> [EXERCISE AIM]
Update the lines below by changing every "series" to "categories" and keeping everything else the same. Leave the pictures out of your answer.

> [DATA RECORDS]
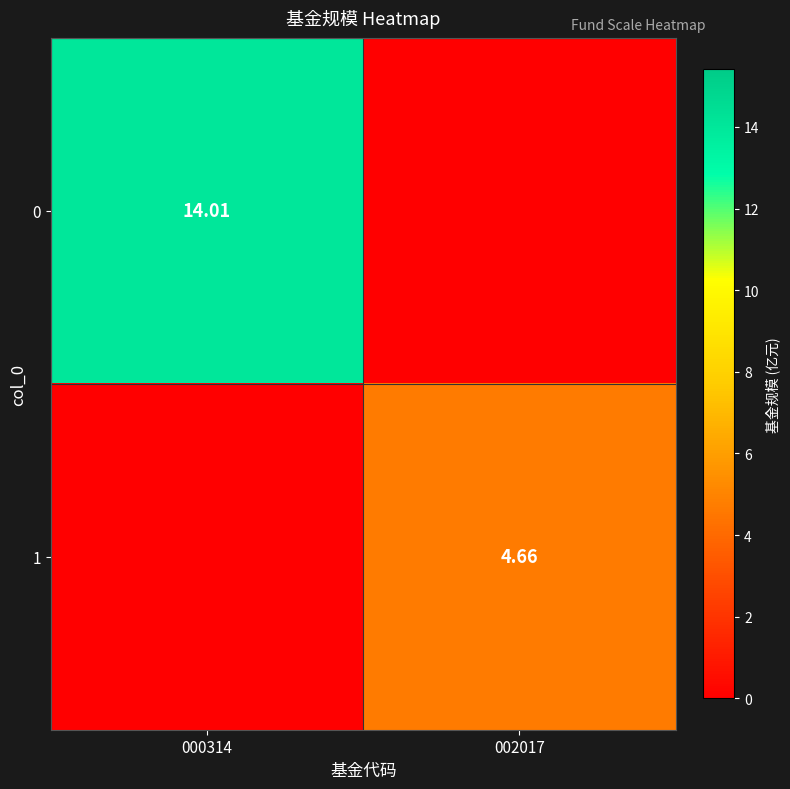

What is the total value across all series at 002017?

4.7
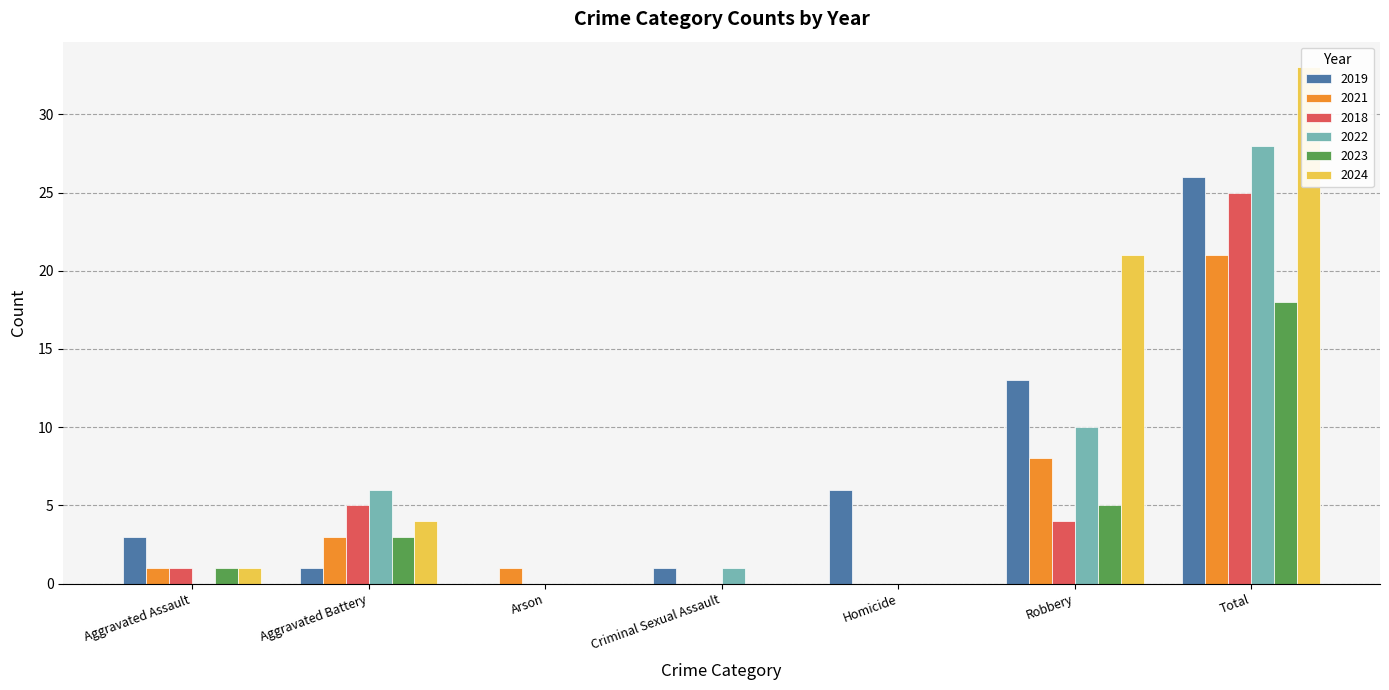

Between Criminal Sexual Assault and Homicide, which series saw the biggest shift?

2019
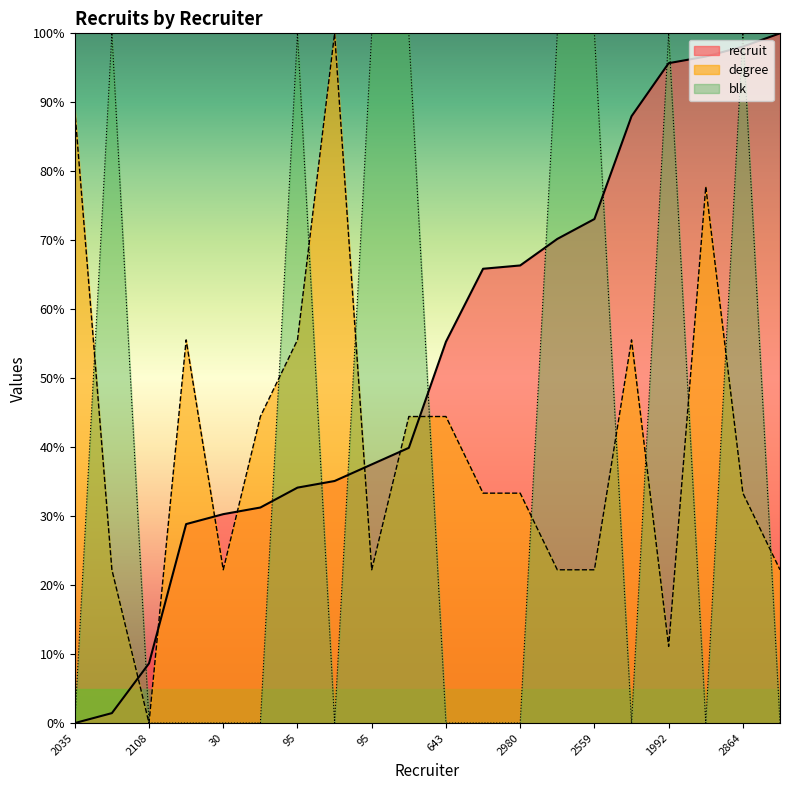

The value of blk at 2561 is 100.0. True or false?

True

> [RESPONSE TO THE TASK]
What is the total value across all categories at 002017?

4.7

Between Criminal Sexual Assault and Homicide, which categories saw the biggest shift?

2019

The value of blk at 2561 is 100.0. True or false?

True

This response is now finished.